[Saved data entries]
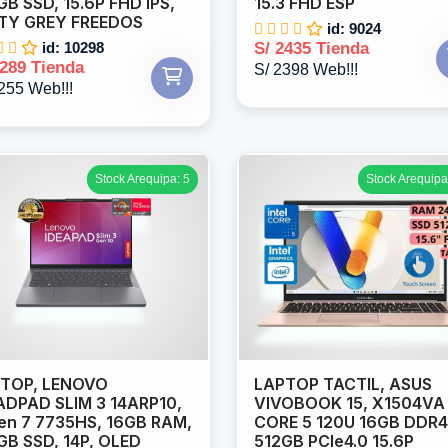
GB SSD, 15.6P FHD IPS,
15.3 FHD ESP
TY GREY FREEDOS
id: 9024
id: 10298
S/ 2435 Tienda
2289 Tienda
S/ 2398 Web!!!
255 Web!!!
Stock Arequipa: 5
Stock Arequipa
TOP, LENOVO
LAPTOP TACTIL, ASUS
ADPAD SLIM 3 14ARP10,
VIVOBOOK 15, X1504VA
en 7 7735HS, 16GB RAM,
CORE 5 120U 16GB DDR4
GB SSD, 14P, OLED
512GB PCIe4.0 15.6P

Work instruction:
Output every line of the data above without any changes, and leave the pictures out.

Task output:
GB SSD, 15.6P FHD IPS,
15.3 FHD ESP
TY GREY FREEDOS
id: 9024
id: 10298
S/ 2435 Tienda
2289 Tienda
S/ 2398 Web!!!
255 Web!!!
Stock Arequipa: 5
Stock Arequipa
TOP, LENOVO
LAPTOP TACTIL, ASUS
ADPAD SLIM 3 14ARP10,
VIVOBOOK 15, X1504VA
en 7 7735HS, 16GB RAM,
CORE 5 120U 16GB DDR4
GB SSD, 14P, OLED
512GB PCIe4.0 15.6P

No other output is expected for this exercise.